▶ Data records:
::::::::

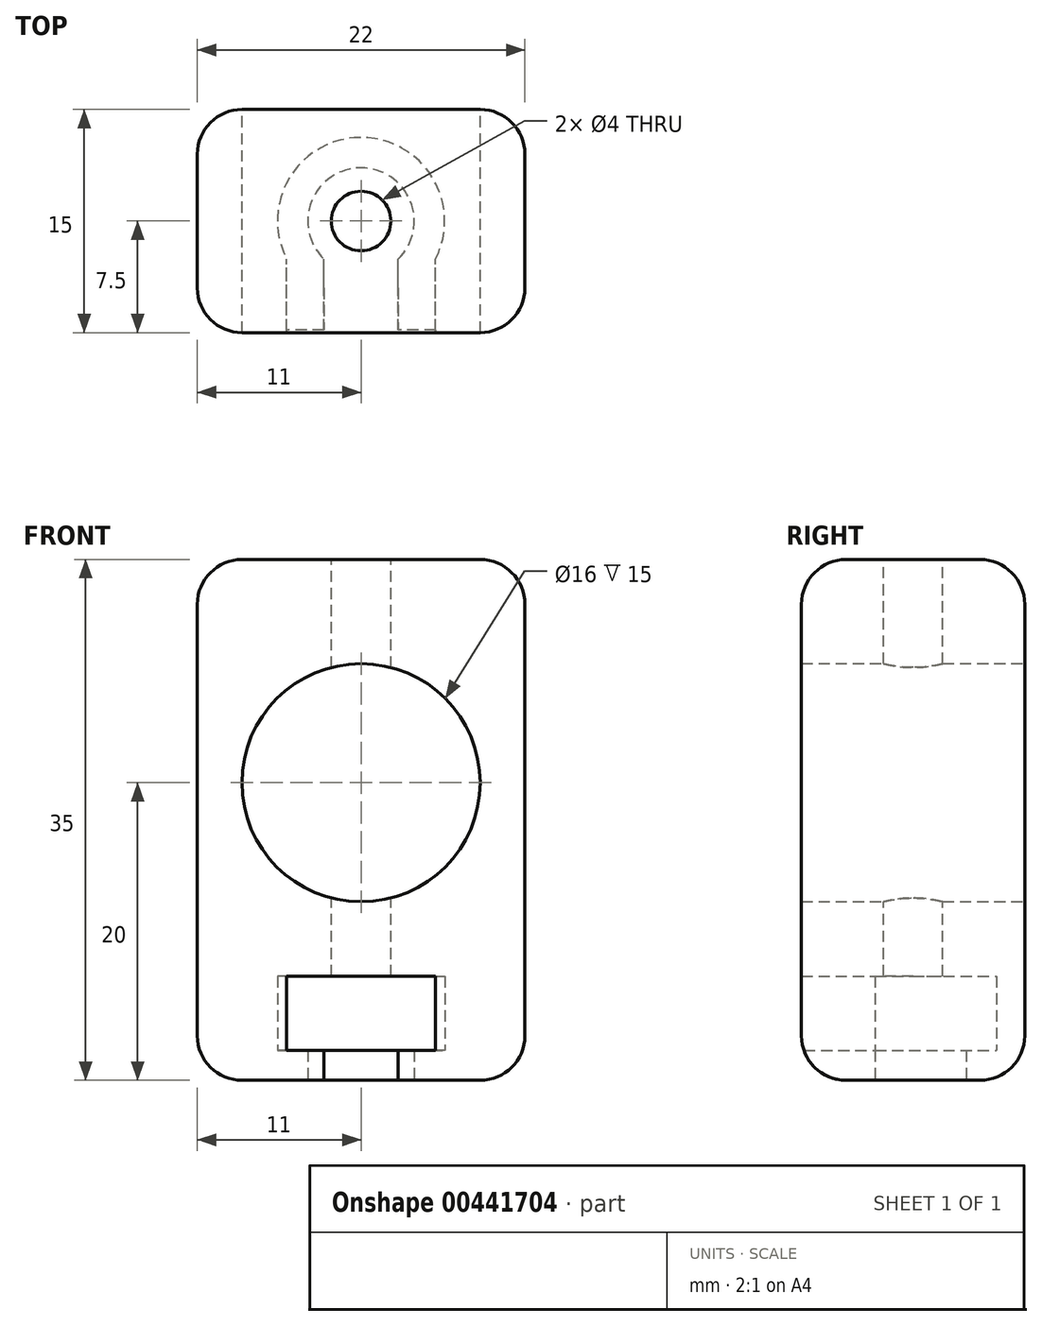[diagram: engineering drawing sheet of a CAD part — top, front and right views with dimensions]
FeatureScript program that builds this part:
annotation { "Feature Type Name" : "Feature", "Feature Type Description" : "" }
export const myFeature = defineFeature(function(context is Context, id is Id, definition is map)
    precondition{}
    {
        {
            var Q0;
            Q0=qCreatedBy(makeId("Front.planeOp"),FACE);
            var sketch = newSketch(context, id + "F0", { "sketchPlane" : qUnion([Q0])});
            skLineSegment(sketch, "E0.bottom", {"start": v(-11, -20) * mm, "end": v(11, -20) * mm});
            skLineSegment(sketch, "E0.top", {"start": v(-11, 15) * mm, "end": v(11, 15) * mm});
            skLineSegment(sketch, "E0.left", {"start": v(-11, -20) * mm, "end": v(-11, 15) * mm});
            skLineSegment(sketch, "E0.right", {"start": v(11, -20) * mm, "end": v(11, 15) * mm});
            skLineSegment(sketch, "E1", {"start": v(0, 18.36) * mm, "end": v(0, -15.6) * mm, "construction": true});
            skCircle(sketch, "E2", {"center": v(0, 0) * mm, "radius": 8 * mm});
            skLineSegment(sketch, "E3", {"start": v(-58.12, -2.5) * mm, "end": v(61.9, -2.5) * mm, "construction": true});
            skSolve(sketch);
        }
        {
            var Q0;
            Q0=qSketchRegion(id+"F0",true);
            extrude(context, id + "F1", {"entities" : qUnion([Q0]), "endBound" : BoundingType.SYMMETRIC, "depth" : 15 * mm});
        }
        {
            var Q0;
            Q0=makeQuery(id+"F1.opExtrude","SWEPT_FACE",FACE,{"disambiguationData":[OSD([sQuery(id+"F0.wireOp",EDGE,"E0.bottom")])]});
            var sketch = newSketch(context, id + "F2", { "sketchPlane" : qUnion([Q0])});
            skLineSegment(sketch, "E4", {"start": v(-2.5, 7.5) * mm, "end": v(-2.5, 2.56) * mm});
            skLineSegment(sketch, "E5", {"start": v(2.5, 7.5) * mm, "end": v(2.5, 2.56) * mm});
            skArc(sketch, "E6", {"start": v(-2.5, 2.56) * mm, "mid": v(0, -3.58) * mm, "end": v(2.5, 2.56) * mm});
            skLineSegment(sketch, "E7", {"start": v(0, 10.7) * mm, "end": v(0, -12.84) * mm, "construction": true});
            skSolve(sketch);
        }
        {
            var Q0;
            Q0=qSketchRegion(id+"F2",true);
            var Q1;
            {var subQ0=sQuery(id+"F2.wireOp",EDGE,"E4");Q1=makeQuery(id+"F2.imprint","IMPRINT",FACE,{"disambiguationData":[TD([[makeQuery(id+"F2.imprint","IMPRINT",EDGE,{"derivedFrom":subQ0}),1.0]])]});}
            extrude(context, id + "F3", {"entities" : qUnion([Q0, Q1]), "operationType" : NewBodyOperationType.REMOVE, "oppositeDirection" : true, "depth" : 2 * mm});
        }
        {
            var Q0;
            Q0=makeQuery(id+"F1.opExtrude","SWEPT_FACE",FACE,{"disambiguationData":[OSD([sQuery(id+"F0.wireOp",EDGE,"E0.bottom")])]});
            cPlane(context, id + "F4", {"entities" : qUnion([Q0]), "cplaneType" : CPlaneType.OFFSET, "offset" : 2 * mm, "oppositeDirection" : true, "width" : 150 * mm, "height" : 150 * mm});
        }
        {
            var Q0;
            Q0=qCreatedBy(id+"F4.planeOp",FACE);
            var sketch = newSketch(context, id + "F5", { "sketchPlane" : qUnion([Q0])});
            skLineSegment(sketch, "E8", {"start": v(-5, 7.5) * mm, "end": v(-5, 2.56) * mm});
            skLineSegment(sketch, "E9", {"start": v(5, 7.5) * mm, "end": v(5, 2.56) * mm});
            skLineSegment(sketch, "E10", {"start": v(0, 11.6) * mm, "end": v(0, -12.84) * mm, "construction": true});
            skArc(sketch, "E11", {"start": v(-5, 2.56) * mm, "mid": v(0, -5.62) * mm, "end": v(5, 2.56) * mm});
            skLineSegment(sketch, "E12", {"start": v(-5, 7.5) * mm, "end": v(5, 7.5) * mm});
            skSolve(sketch);
        }
        {
            var Q0;
            Q0=qSketchRegion(id+"F5",true);
            extrude(context, id + "F6", {"entities" : qUnion([Q0]), "operationType" : NewBodyOperationType.REMOVE, "oppositeDirection" : true, "depth" : 5 * mm, "offsetDistance" : 25 * mm});
        }
        {
            var Q0;
            Q0=makeQuery(id+"F1.opExtrude","SWEPT_FACE",FACE,{"disambiguationData":[OSD([sQuery(id+"F0.wireOp",EDGE,"E0.top")])]});
            var sketch = newSketch(context, id + "F7", { "sketchPlane" : qUnion([Q0])});
            skCircle(sketch, "E13", {"center": v(0, 0) * mm, "radius": 2 * mm});
            skSolve(sketch);
        }
        {
            var Q0;
            Q0=makeQuery(id+"F7.imprint","IMPRINT",FACE,{"disambiguationData":[TD([[makeQuery(id+"F7.imprint","IMPRINT",EDGE,{"derivedFrom":sQuery(id+"F7.wireOp",EDGE,"E13")}),1.0]])]});
            extrude(context, id + "F8", {"entities" : qUnion([Q0]), "operationType" : NewBodyOperationType.REMOVE, "endBound" : BoundingType.THROUGH_ALL, "oppositeDirection" : true, "depth" : 6 * mm});
        }
        {
            var Q0;
            Q0=makeQuery(id+"F1.opExtrude","SWEPT_EDGE",EDGE,{"disambiguationData":[OSD([sQuery(id+"F0.wireOp",EDGE,"E0.top"),sQuery(id+"F0.wireOp",EDGE,"E0.left")])]});
            var Q1;
            Q1=makeQuery(id+"F1.opExtrude","SWEPT_EDGE",EDGE,{"disambiguationData":[OSD([sQuery(id+"F0.wireOp",EDGE,"E0.top"),sQuery(id+"F0.wireOp",EDGE,"E0.right")])]});
            var Q2;
            Q2=makeQuery(id+"F1.opExtrude","CAP_EDGE",EDGE,{"disambiguationData":[OSD([sQuery(id+"F0.wireOp",EDGE,"E0.top")])],"isStart":false});
            var Q3;
            Q3=makeQuery(id+"F1.opExtrude","CAP_EDGE",EDGE,{"disambiguationData":[OSD([sQuery(id+"F0.wireOp",EDGE,"E0.top")])],"isStart":true});
            var Q4;
            Q4=makeQuery(id+"F1.opExtrude","CAP_EDGE",EDGE,{"disambiguationData":[OSD([sQuery(id+"F0.wireOp",EDGE,"E0.right")])],"isStart":false});
            var Q5;
            Q5=makeQuery(id+"F1.opExtrude","CAP_EDGE",EDGE,{"disambiguationData":[OSD([sQuery(id+"F0.wireOp",EDGE,"E0.left")])],"isStart":false});
            var Q6;
            Q6=makeQuery(id+"F1.opExtrude","CAP_EDGE",EDGE,{"disambiguationData":[OSD([sQuery(id+"F0.wireOp",EDGE,"E0.left")])],"isStart":true});
            var Q7;
            Q7=makeQuery(id+"F1.opExtrude","CAP_EDGE",EDGE,{"disambiguationData":[OSD([sQuery(id+"F0.wireOp",EDGE,"E0.right")])],"isStart":true});
            var Q8;
            Q8=makeQuery(id+"F1.opExtrude","CAP_EDGE",EDGE,{"disambiguationData":[OSD([sQuery(id+"F0.wireOp",EDGE,"E0.bottom")])],"isStart":true});
            var Q9;
            {var subQ0=sQuery(id+"F0.wireOp",EDGE,"E0.bottom");var subQ1=sQuery(id+"F0.wireOp",EDGE,"E0.left");Q9=makeQuery(id+"F3.boolean.opBoolean","SPLIT",EDGE,{"disambiguationData":[TD([makeQuery(id+"F1.opExtrude","SWEPT_FACE",FACE,{"disambiguationData":[OSD([subQ1])]})])],"derivedFrom":makeQuery(id+"F1.opExtrude","CAP_EDGE",EDGE,{"disambiguationData":[OSD([subQ0])],"isStart":false})});}
            var Q10;
            {var subQ0=sQuery(id+"F0.wireOp",EDGE,"E0.bottom");var subQ1=sQuery(id+"F0.wireOp",EDGE,"E0.right");Q10=makeQuery(id+"F3.boolean.opBoolean","SPLIT",EDGE,{"disambiguationData":[TD([makeQuery(id+"F1.opExtrude","SWEPT_FACE",FACE,{"disambiguationData":[OSD([subQ1])]})])],"derivedFrom":makeQuery(id+"F1.opExtrude","CAP_EDGE",EDGE,{"disambiguationData":[OSD([subQ0])],"isStart":false})});}
            var Q11;
            Q11=makeQuery(id+"F1.opExtrude","SWEPT_EDGE",EDGE,{"disambiguationData":[OSD([sQuery(id+"F0.wireOp",EDGE,"E0.bottom"),sQuery(id+"F0.wireOp",EDGE,"E0.left")])]});
            var Q12;
            Q12=makeQuery(id+"F1.opExtrude","SWEPT_EDGE",EDGE,{"disambiguationData":[OSD([sQuery(id+"F0.wireOp",EDGE,"E0.bottom"),sQuery(id+"F0.wireOp",EDGE,"E0.right")])]});
            fillet(context, id + "F9", {"entities" : qUnion([Q0, Q1, Q2, Q3, Q4, Q5, Q6, Q7, Q8, Q9, Q10, Q11, Q12]), "radius" : 3 * mm, "tangentPropagation" : true, "allowEdgeOverflow" : false});
        }
    });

::::::::

▶ Brief: Copy the lines of the records above from the very start through the line containing "export const myFeature", including both ends. Leave the pictures out of your answer.

▶ Solution below:
[diagram: engineering drawing sheet of a CAD part — top, front and right views with dimensions]
FeatureScript program that builds this part:
annotation { "Feature Type Name" : "Feature", "Feature Type Description" : "" }
export const myFeature = defineFeature(function(context is Context, id is Id, definition is map)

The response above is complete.